AWS Lambdas invented concept of Serverless
My experience with Serverless began in 2017 and since then it’s been my favourite architecture pattern. The game changer about Serverless is you don’t pay for idle capacity. AWS invented it with Lambdas.
A fun episode about this experience was in the early 2020, when I ran a coding challenge with the help of my good friend Marco Iamonte. I was running a recruitment campaign and wanted to test the participants’ skill not only as software developers but also as software architects. Gamification is a way to do that.
The challenge
Marco made up a quick frontend in Quasar and the challenge was to implement the simplest backend possible, using any software and technology. The challenge lied in understanding the front end code in a short time and coding a compatible back end. Minor edits to the frontend were allowed.
The typical approach from participants was using monolithic stacks, like Laravel. There was a good solution also in NetCore. Marco himself experimented and developed, outside of the challenge, a solution in Loopback4. We like experimenting and side projects often turn into full products.
My solution
I chose to step in and participate, in the hope to motivate other participants. This turned out to be a bad idea, as my solution outclassed others and it was impossible to pick another winner. My solution used AWS Lambda.
Because it was Serverless, I could deploy without worrying about cost considering the light workload and estimated number of invocations, so our total final cost was zero. Note: Serverless doesn’t mean you can liberally provision resources. It was ok for this small case. In general, there is a FinOps discipline (also called Cloud Financial Management) – that, later, I was the first in the world to get certified at (simultaneously with Jiri Pik and Jez Back). This was an advantage no other participant had.

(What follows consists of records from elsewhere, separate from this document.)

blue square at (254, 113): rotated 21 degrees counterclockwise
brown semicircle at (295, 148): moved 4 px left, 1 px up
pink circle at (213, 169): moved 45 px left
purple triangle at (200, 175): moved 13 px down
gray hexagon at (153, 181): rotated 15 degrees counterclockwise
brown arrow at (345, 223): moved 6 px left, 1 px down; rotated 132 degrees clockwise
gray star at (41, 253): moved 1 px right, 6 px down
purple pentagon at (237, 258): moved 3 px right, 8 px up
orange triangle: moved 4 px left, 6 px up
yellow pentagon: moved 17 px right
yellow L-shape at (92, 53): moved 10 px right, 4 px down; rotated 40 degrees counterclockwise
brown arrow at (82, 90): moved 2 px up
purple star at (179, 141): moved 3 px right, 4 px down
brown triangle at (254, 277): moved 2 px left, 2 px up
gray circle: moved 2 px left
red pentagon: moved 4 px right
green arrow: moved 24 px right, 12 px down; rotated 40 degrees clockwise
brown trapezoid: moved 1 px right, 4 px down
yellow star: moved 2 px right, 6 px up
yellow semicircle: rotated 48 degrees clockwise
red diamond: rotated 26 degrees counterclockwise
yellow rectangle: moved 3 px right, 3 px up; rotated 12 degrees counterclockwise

The advantages of AWS Lambdas
- Lambdas are elementary to debug
- They may act as standalone microservices
- Coding the Lambdas was fun, because of this simplicity and fast deployment to quickly test changes
- It reduced the lines of code to a minimum
- Isolating the code logic, it took seconds to host the frontend on plain S3
- Performances were excellent
- You can configure memory, space, and more. It scales automatically.
In Closing
Before the challenge I openly discussed about the Serverless possibility, but other participants were skeptical, betting their solutions would be quicker due to their prior experience. Development aside, in order to submit, they had to write a deployment guide. Marco, arbiter of this challenge, could almost never carry out instructions without errors, no matter if we virtualized it into an instance or ran it locally.

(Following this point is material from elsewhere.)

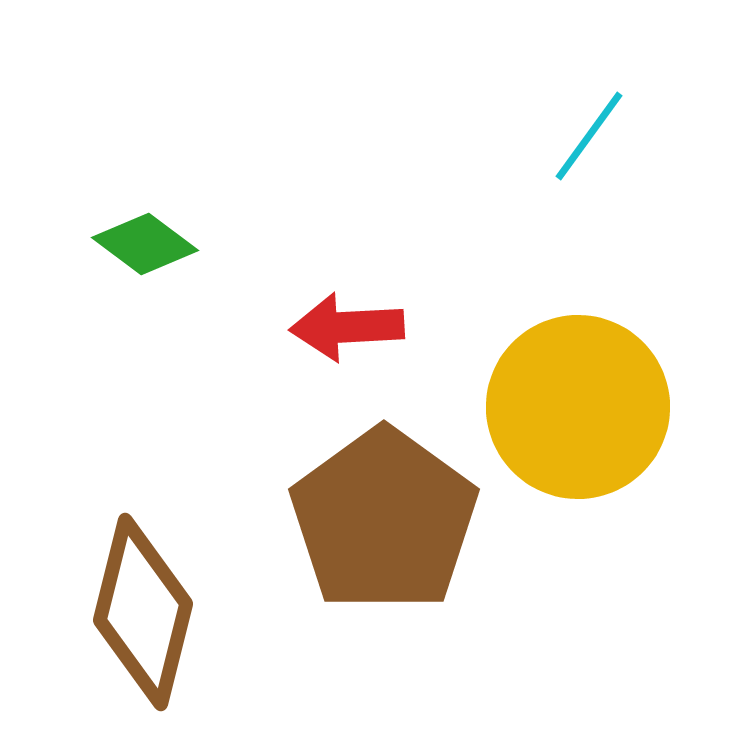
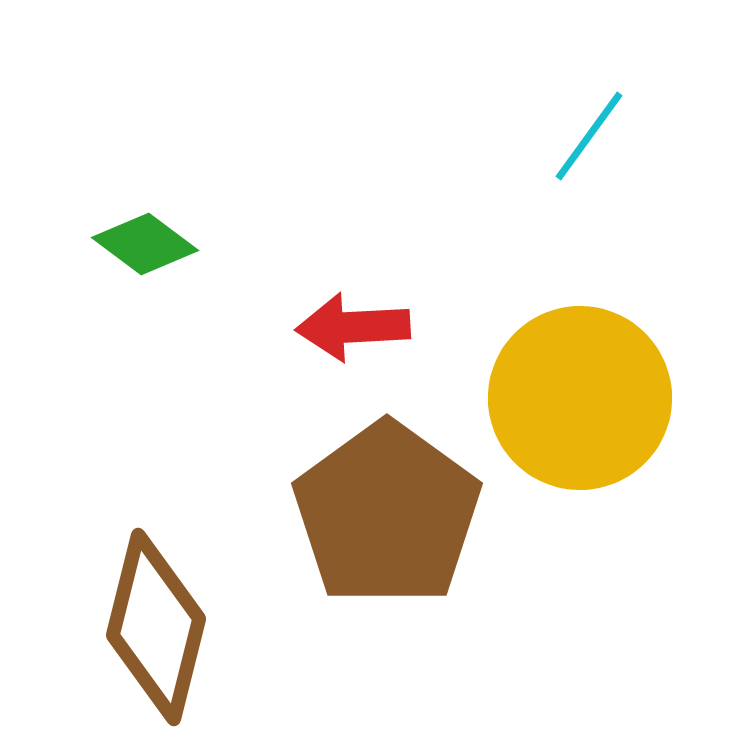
red arrow: moved 6 px right
yellow circle: moved 2 px right, 9 px up
brown pentagon: moved 3 px right, 6 px up
brown diamond: moved 13 px right, 15 px down
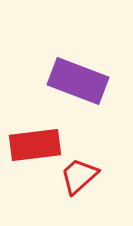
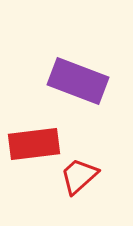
red rectangle: moved 1 px left, 1 px up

As the main takeaway from this challenge, everyone asked about my Lambda code and approached the newly found topic of Serverless architecture with great enthusiasm.
AWS released Lambdas in 2014 and, by doing so, de facto, invented the Serverless architecture. Lambdas exploded in popularity in 2016, when AWS added support for Python and Nodejs. I found them in 2017. To compare, Google released Cloud Functions beta in Mar 2017, while Microsoft released Azure functions in Nov 2016.